Figure 5Posterior probabilities of aligned positions being classified as slowly evolving for VWF. Horizontal lines next to each name represent the aligned sequence, with gaps indicated by disruptions to the line (indels disrupt the von Willebrand Factor [VWF] A3 domain). Annotations for a sequence are displayed above its line. Red diamonds are single nucleotide polymorphisms (SNPs) annotated as being associated with von Willebrand disease, blue diamonds are the remaining SNPs. The blue line is the posterior probability a site belongs to the slow (bin0) bin.
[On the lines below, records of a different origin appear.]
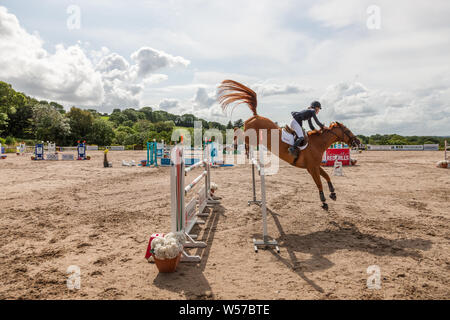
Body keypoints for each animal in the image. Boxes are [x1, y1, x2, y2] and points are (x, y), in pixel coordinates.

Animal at [216, 80, 360, 210]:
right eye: (348, 131)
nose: (358, 142)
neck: (318, 144)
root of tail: (256, 116)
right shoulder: (312, 168)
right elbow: (319, 183)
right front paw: (324, 201)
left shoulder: (315, 166)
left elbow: (327, 176)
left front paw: (333, 193)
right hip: (252, 137)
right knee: (238, 131)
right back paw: (232, 146)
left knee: (240, 133)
Figure 6Rates of evolution on the the VWF A1 domain residues. Posterior probabilities of being slowly evolving are shown on a spectrum from red to blue corresponding to low/high probabilities. Residues with a disease causing single nucleotide polymorphism are colored yellow. A movie showing rotation of the structure is provided in Additional data file 3. VWF, von Willebrand Factor.